Directions for this task
Give back the data below word for word. Any image in it should be left out.

(Source texts of formatted documents)
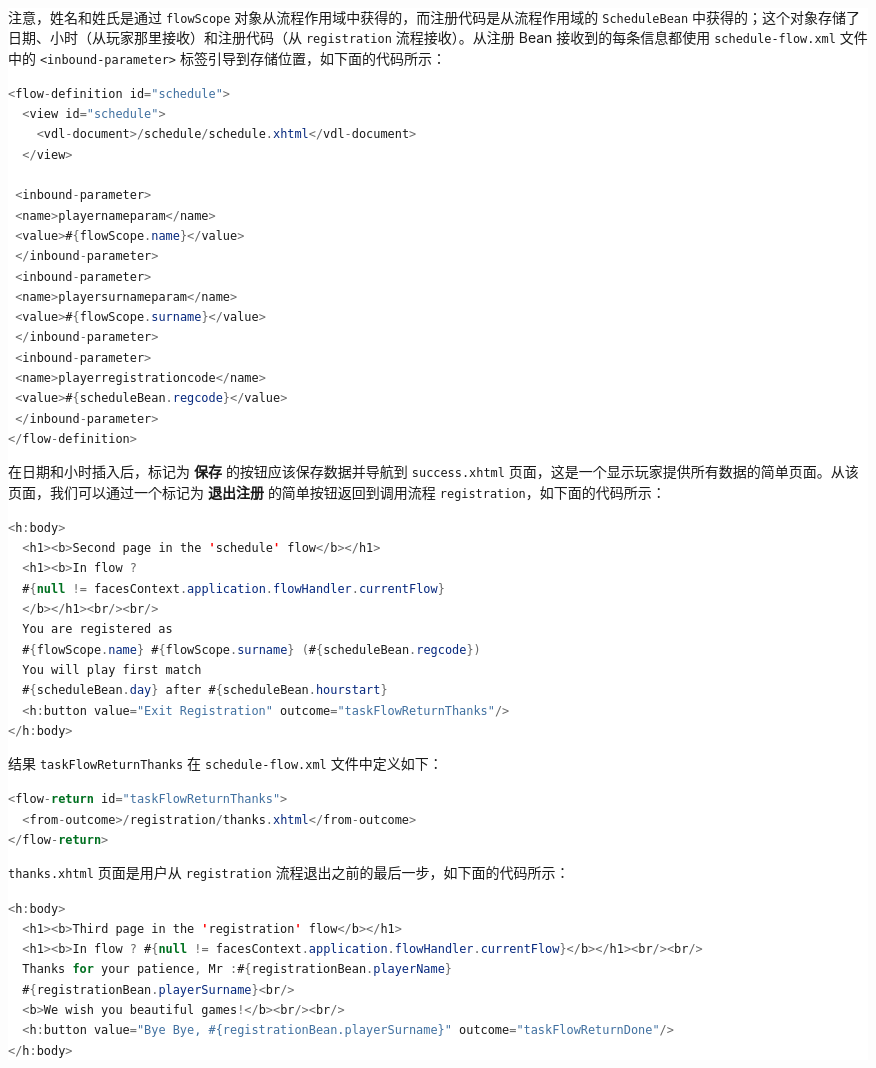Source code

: 注意，姓名和姓氏是通过 `flowScope` 对象从流程作用域中获得的，而注册代码是从流程作用域的 `ScheduleBean` 中获得的；这个对象存储了日期、小时（从玩家那里接收）和注册代码（从 `registration` 流程接收）。从注册 Bean 接收到的每条信息都使用 `schedule-flow.xml` 文件中的 `<inbound-parameter>` 标签引导到存储位置，如下面的代码所示：

```java
<flow-definition id="schedule">
  <view id="schedule">
    <vdl-document>/schedule/schedule.xhtml</vdl-document>
  </view>   

 <inbound-parameter>
 <name>playernameparam</name>
 <value>#{flowScope.name}</value>
 </inbound-parameter>
 <inbound-parameter>
 <name>playersurnameparam</name>
 <value>#{flowScope.surname}</value>
 </inbound-parameter> 
 <inbound-parameter>
 <name>playerregistrationcode</name>
 <value>#{scheduleBean.regcode}</value>
 </inbound-parameter> 
</flow-definition>
```

在日期和小时插入后，标记为 **保存** 的按钮应该保存数据并导航到 `success.xhtml` 页面，这是一个显示玩家提供所有数据的简单页面。从该页面，我们可以通过一个标记为 **退出注册** 的简单按钮返回到调用流程 `registration`，如下面的代码所示：

```java
<h:body>
  <h1><b>Second page in the 'schedule' flow</b></h1>
  <h1><b>In flow ?
  #{null != facesContext.application.flowHandler.currentFlow}
  </b></h1><br/><br/> 
  You are registered as
  #{flowScope.name} #{flowScope.surname} (#{scheduleBean.regcode})
  You will play first match 
  #{scheduleBean.day} after #{scheduleBean.hourstart} 
  <h:button value="Exit Registration" outcome="taskFlowReturnThanks"/>
</h:body>
```

结果 `taskFlowReturnThanks` 在 `schedule-flow.xml` 文件中定义如下：

```java
<flow-return id="taskFlowReturnThanks">
  <from-outcome>/registration/thanks.xhtml</from-outcome>
</flow-return>
```

`thanks.xhtml` 页面是用户从 `registration` 流程退出之前的最后一步，如下面的代码所示：

```java
<h:body>       
  <h1><b>Third page in the 'registration' flow</b></h1>
  <h1><b>In flow ? #{null != facesContext.application.flowHandler.currentFlow}</b></h1><br/><br/>
  Thanks for your patience, Mr :#{registrationBean.playerName} 
  #{registrationBean.playerSurname}<br/>
  <b>We wish you beautiful games!</b><br/><br/>
  <h:button value="Bye Bye, #{registrationBean.playerSurname}" outcome="taskFlowReturnDone"/>
</h:body>
```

Exercise result
Source code

: 注意，姓名和姓氏是通过 `flowScope` 对象从流程作用域中获得的，而注册代码是从流程作用域的 `ScheduleBean` 中获得的；这个对象存储了日期、小时（从玩家那里接收）和注册代码（从 `registration` 流程接收）。从注册 Bean 接收到的每条信息都使用 `schedule-flow.xml` 文件中的 `<inbound-parameter>` 标签引导到存储位置，如下面的代码所示：

```java
<flow-definition id="schedule">
  <view id="schedule">
    <vdl-document>/schedule/schedule.xhtml</vdl-document>
  </view>   

 <inbound-parameter>
 <name>playernameparam</name>
 <value>#{flowScope.name}</value>
 </inbound-parameter>
 <inbound-parameter>
 <name>playersurnameparam</name>
 <value>#{flowScope.surname}</value>
 </inbound-parameter> 
 <inbound-parameter>
 <name>playerregistrationcode</name>
 <value>#{scheduleBean.regcode}</value>
 </inbound-parameter> 
</flow-definition>
```

在日期和小时插入后，标记为 **保存** 的按钮应该保存数据并导航到 `success.xhtml` 页面，这是一个显示玩家提供所有数据的简单页面。从该页面，我们可以通过一个标记为 **退出注册** 的简单按钮返回到调用流程 `registration`，如下面的代码所示：

```java
<h:body>
  <h1><b>Second page in the 'schedule' flow</b></h1>
  <h1><b>In flow ?
  #{null != facesContext.application.flowHandler.currentFlow}
  </b></h1><br/><br/> 
  You are registered as
  #{flowScope.name} #{flowScope.surname} (#{scheduleBean.regcode})
  You will play first match 
  #{scheduleBean.day} after #{scheduleBean.hourstart} 
  <h:button value="Exit Registration" outcome="taskFlowReturnThanks"/>
</h:body>
```

结果 `taskFlowReturnThanks` 在 `schedule-flow.xml` 文件中定义如下：

```java
<flow-return id="taskFlowReturnThanks">
  <from-outcome>/registration/thanks.xhtml</from-outcome>
</flow-return>
```

`thanks.xhtml` 页面是用户从 `registration` 流程退出之前的最后一步，如下面的代码所示：

```java
<h:body>       
  <h1><b>Third page in the 'registration' flow</b></h1>
  <h1><b>In flow ? #{null != facesContext.application.flowHandler.currentFlow}</b></h1><br/><br/>
  Thanks for your patience, Mr :#{registrationBean.playerName} 
  #{registrationBean.playerSurname}<br/>
  <b>We wish you beautiful games!</b><br/><br/>
  <h:button value="Bye Bye, #{registrationBean.playerSurname}" outcome="taskFlowReturnDone"/>
</h:body>
```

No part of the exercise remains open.